Identifying Nonlinear Correlations in High Dimensional Data with Application to Protein Molecular Dynamics Simulations

Author/Creator ORCID

Date

2013

Department

Program

Citation of Original Publication

Rights

This item is likely protected under Title 17 of the U.S. Copyright Law. Unless on a Creative Commons license, for uses protected by Copyright Law, contact the copyright holder or the author.

Abstract

Complex biomolecules such as proteins can respond to changes in their environment through a process called allostery, which plays an important role in regulating the function of these biomolecules. Allostery occurs when an event at a specific location in a macromolecule produces an effect at a location in the molecule some distance away. An important component of allostery is the coupling of protein sites. Such coupling is one mechanism by which allosteric effects can be transmitted over long distances.

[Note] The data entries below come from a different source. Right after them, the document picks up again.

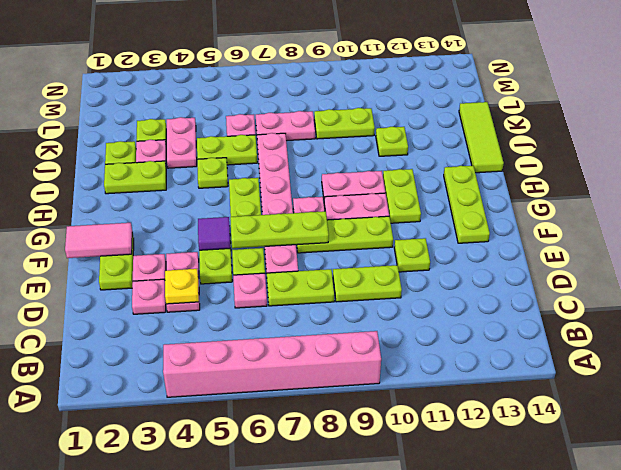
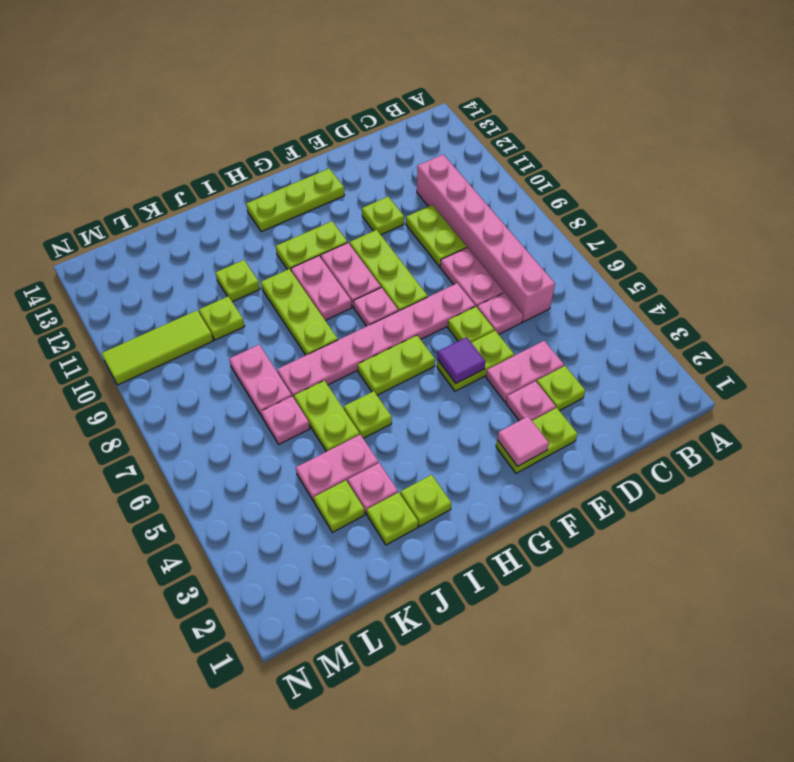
pink 1x6 brick [163,331,381,397] -> pink 1x6 brick moved to [417,154,555,322]
pink 1x1 plate [132,279,166,314] -> lime 1x1 plate [537,366,585,411]
yellow 1x1 plate [165,269,199,304] -> none
lime 1x2 plate [267,269,334,306] -> pink 1x2 plate [440,247,504,307]
pink 1x2 tile [65,223,132,258] -> pink 1x1 tile [497,417,549,467]
lime 1x3 plate [230,211,329,248] -> lime 1x3 plate moved to [261,269,338,355]
lime 1x2 plate [104,161,166,194] -> lime 1x1 plate [400,475,451,526]
lime 1x3 tile [459,102,504,173] -> lime 1x3 tile moved to [101,311,213,385]
lime 1x2 plate [314,108,375,139] -> lime 1x1 plate [199,296,245,340]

To understand this phenomenon, molecular dynamic simulations are carried out with a large number of atoms, and the trajectories of these atoms are recorded over time. Simple correlation methods have been used in the literature to identify coupled motions between protein sites. We implement a recently developed statistical method for dimension reduction called principal fitted components (PFC) in the statistical programming language R to identify both linear and non-linear correlations between protein sites while dealing efficiently with the high dimensionality of the data. PFC models reduce the dimensionality of data while capturing linear and nonlinear dependencies among predictors (atoms) using a flexible set of basis functions. For faster processing, we implement the PFC algorithm using parallel computing through the Programming with Big Data in R (pbdR) package for R. We demonstrate the methods’ effectiveness on simulated datasets, and apply the routine to time series data from Molecular Dynamic (MD) simulations to identify coupled motion among the atoms.